• Directions:
Pull out each line of the data below that contains the string "categories", and list those lines in their original order.

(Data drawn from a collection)

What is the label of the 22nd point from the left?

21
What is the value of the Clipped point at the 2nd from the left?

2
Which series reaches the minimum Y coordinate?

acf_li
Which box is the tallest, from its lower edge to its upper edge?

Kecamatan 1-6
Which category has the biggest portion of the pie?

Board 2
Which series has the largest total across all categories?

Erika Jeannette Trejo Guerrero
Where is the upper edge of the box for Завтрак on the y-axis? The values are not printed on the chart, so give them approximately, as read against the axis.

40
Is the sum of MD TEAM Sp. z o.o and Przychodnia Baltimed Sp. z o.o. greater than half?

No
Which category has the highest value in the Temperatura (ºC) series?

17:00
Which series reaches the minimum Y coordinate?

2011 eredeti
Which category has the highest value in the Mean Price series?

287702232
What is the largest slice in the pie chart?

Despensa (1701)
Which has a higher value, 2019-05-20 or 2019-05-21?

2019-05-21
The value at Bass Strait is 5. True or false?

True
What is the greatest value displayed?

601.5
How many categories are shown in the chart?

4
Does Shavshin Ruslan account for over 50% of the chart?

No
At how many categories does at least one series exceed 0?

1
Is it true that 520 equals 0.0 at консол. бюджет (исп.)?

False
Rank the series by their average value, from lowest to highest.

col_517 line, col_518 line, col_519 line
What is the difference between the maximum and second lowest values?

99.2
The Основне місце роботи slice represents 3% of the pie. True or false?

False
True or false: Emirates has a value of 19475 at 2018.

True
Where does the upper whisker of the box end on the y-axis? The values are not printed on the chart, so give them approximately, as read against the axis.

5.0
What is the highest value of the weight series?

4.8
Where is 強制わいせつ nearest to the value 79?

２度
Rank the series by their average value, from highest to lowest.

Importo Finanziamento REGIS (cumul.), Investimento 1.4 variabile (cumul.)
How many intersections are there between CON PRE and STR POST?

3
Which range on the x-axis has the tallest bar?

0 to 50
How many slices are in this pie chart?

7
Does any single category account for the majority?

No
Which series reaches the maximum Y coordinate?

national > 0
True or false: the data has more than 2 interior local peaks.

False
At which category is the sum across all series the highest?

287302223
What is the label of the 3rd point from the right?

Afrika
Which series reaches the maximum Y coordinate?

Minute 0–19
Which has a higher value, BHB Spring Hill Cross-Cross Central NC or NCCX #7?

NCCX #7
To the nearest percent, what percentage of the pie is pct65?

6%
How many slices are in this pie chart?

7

• Solution for this exercise:
Which series has the largest total across all categories?
How many categories are shown in the chart?
At how many categories does at least one series exceed 0?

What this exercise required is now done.